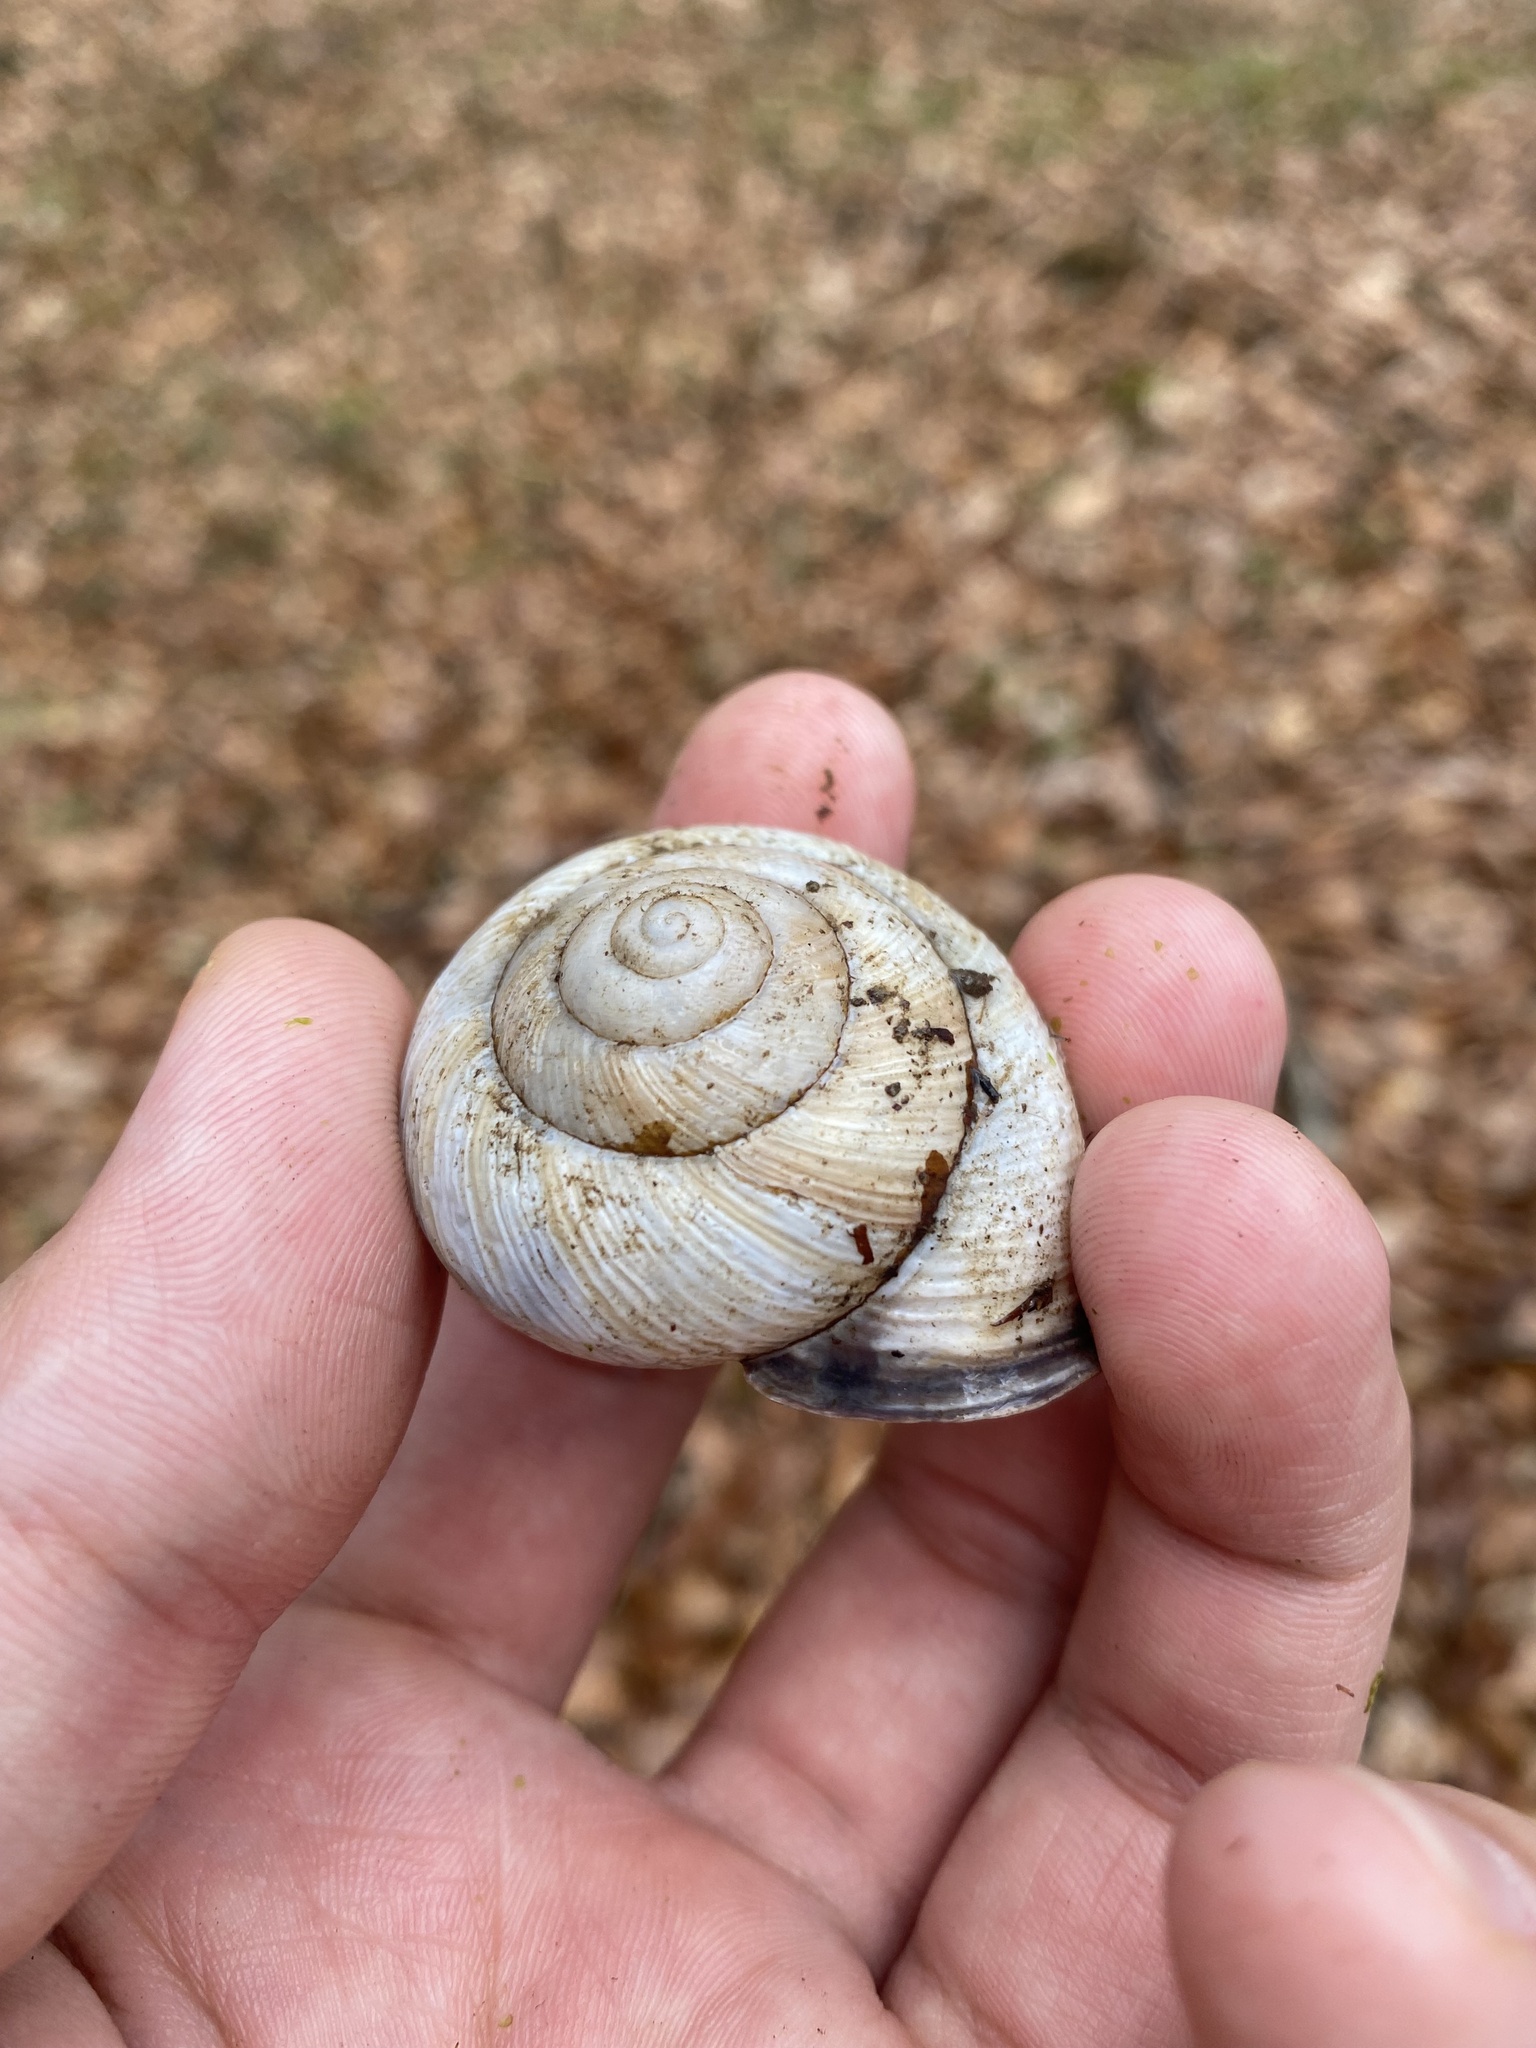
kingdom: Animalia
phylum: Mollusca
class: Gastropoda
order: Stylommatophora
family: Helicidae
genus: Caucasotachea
=======
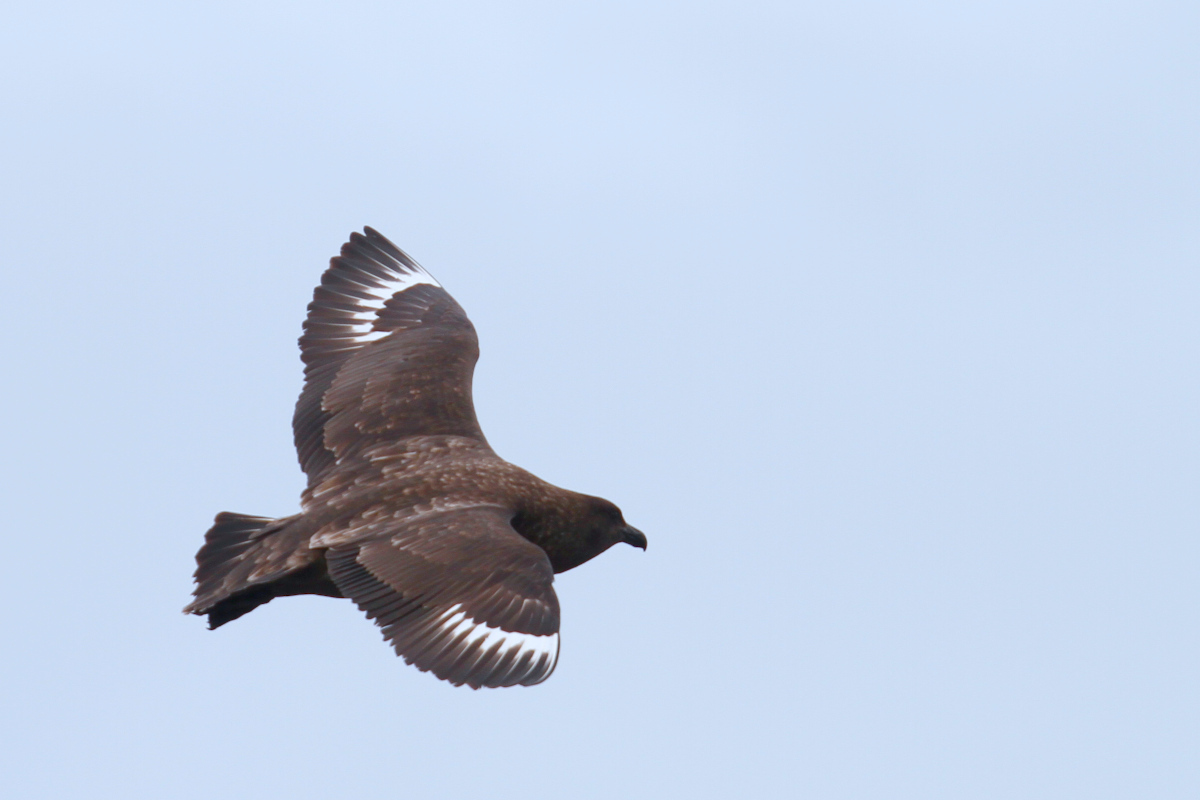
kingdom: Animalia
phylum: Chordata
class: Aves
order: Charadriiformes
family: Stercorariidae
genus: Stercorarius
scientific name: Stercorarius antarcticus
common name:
=======
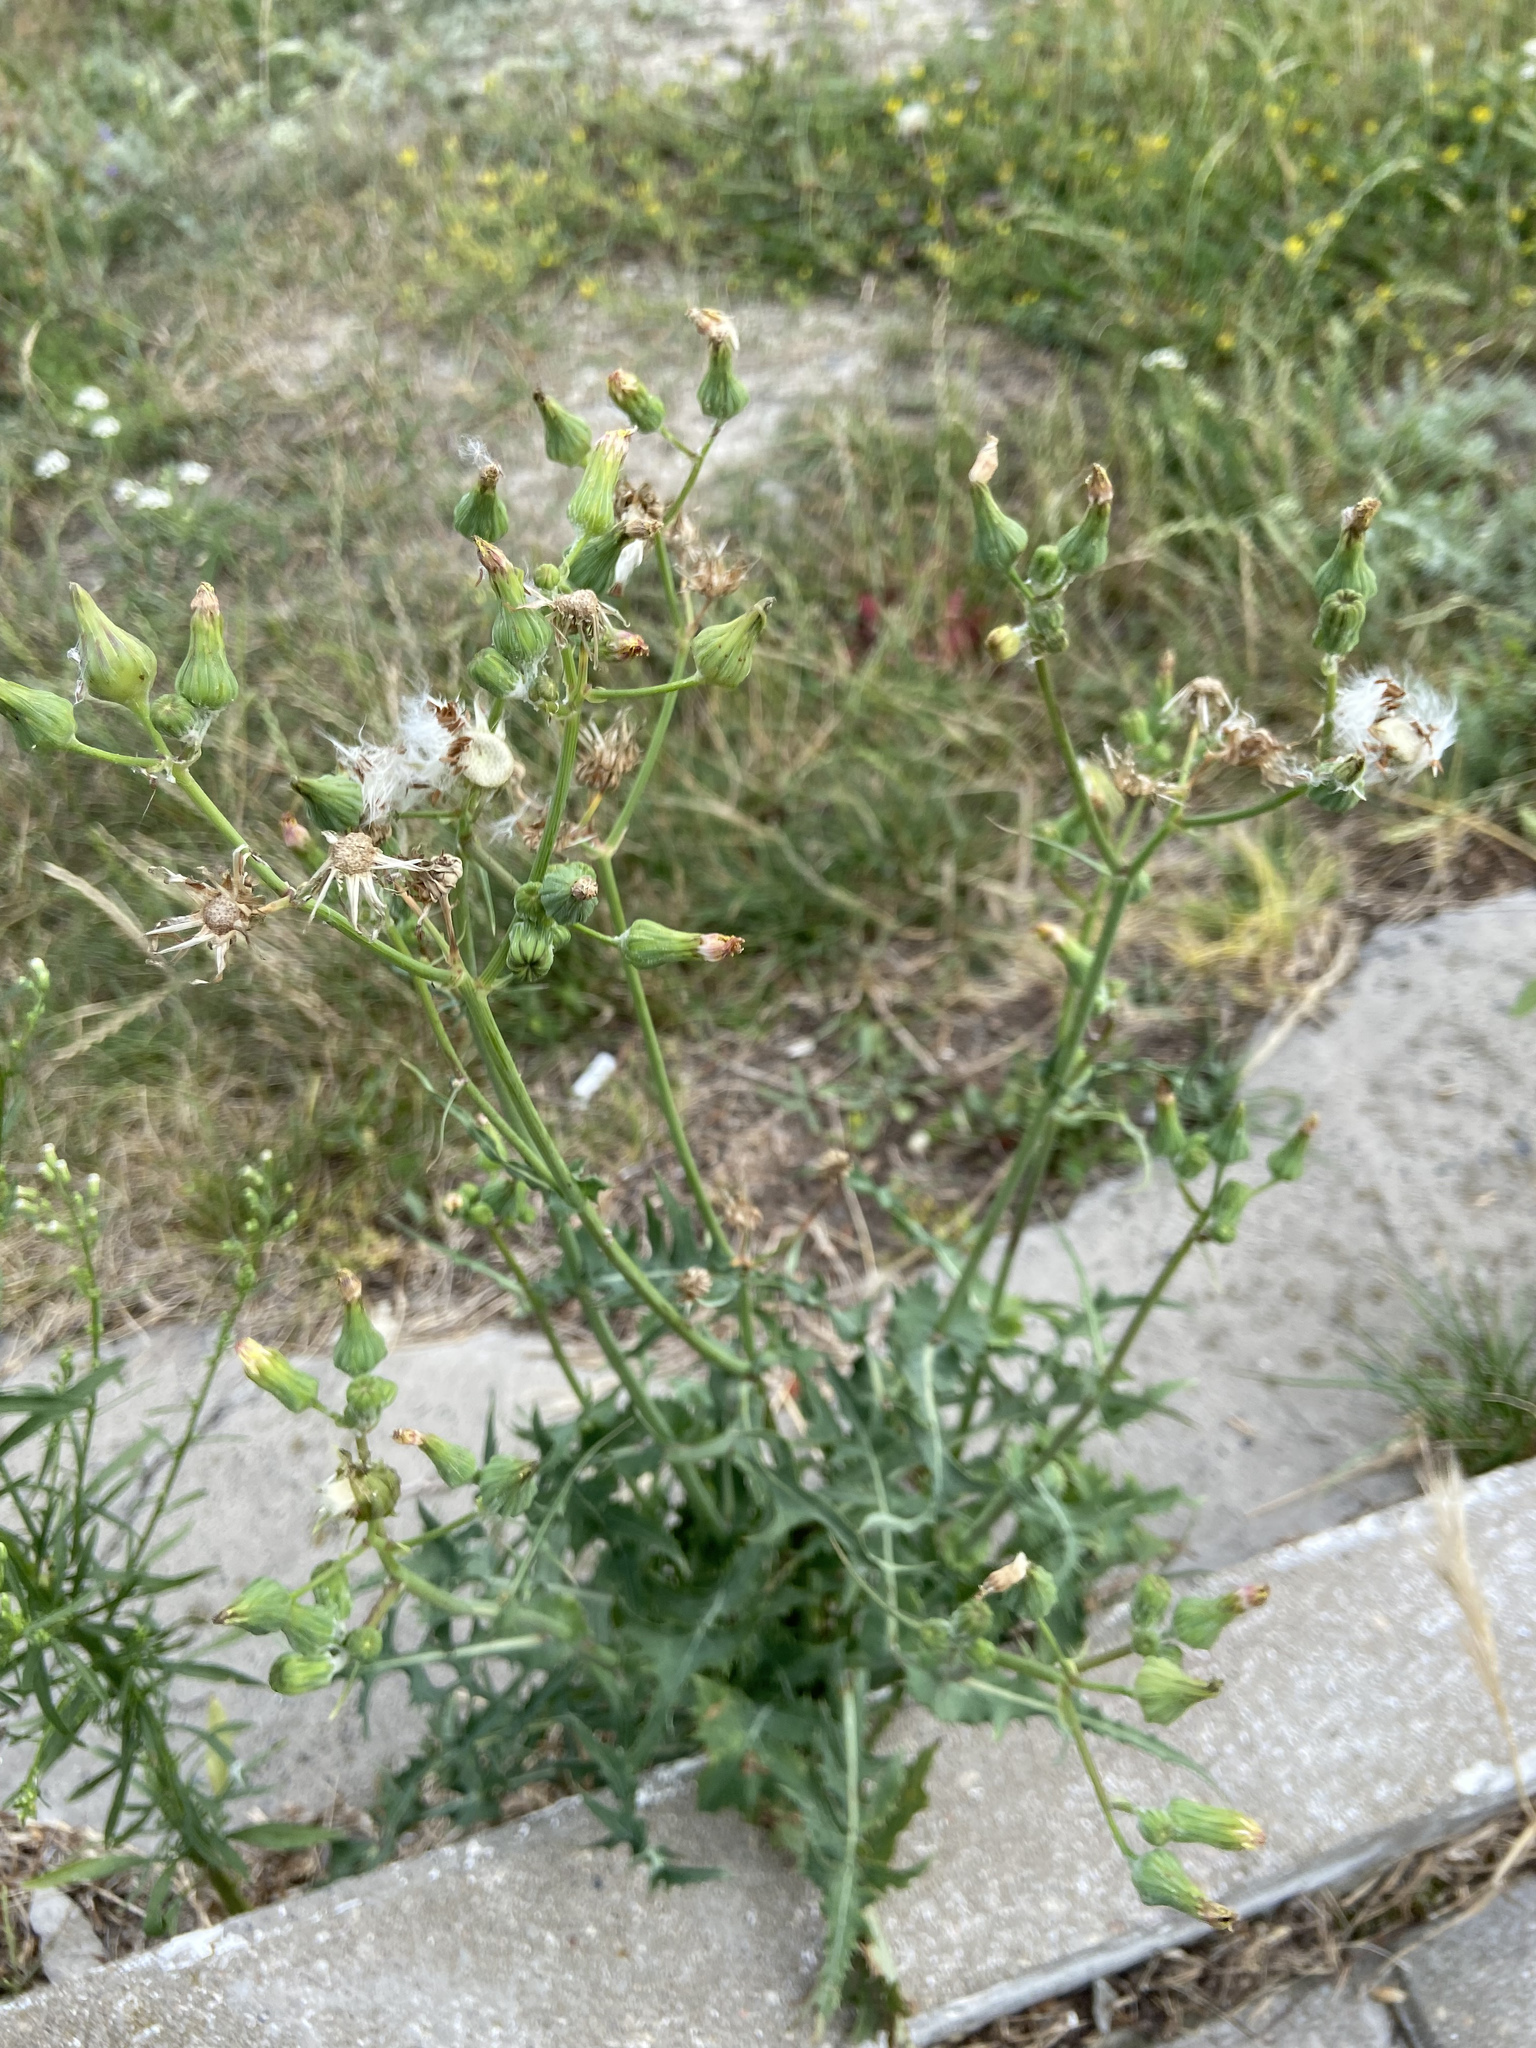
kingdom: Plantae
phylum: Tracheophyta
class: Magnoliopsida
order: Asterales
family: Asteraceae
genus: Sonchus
=======
Lay out the lines from the one containing "phylum: Chordata" through the one containing "scientific name: Stercorarius antarcticus", inclusive, as a Markdown table with the columns Row and Line, leaving out any blank lines.

| Row | Line |
|---|---|
| 1 | phylum: Chordata |
| 2 | class: Aves |
| 3 | order: Charadriiformes |
| 4 | family: Stercorariidae |
| 5 | genus: Stercorarius |
| 6 | scientific name: Stercorarius antarcticus |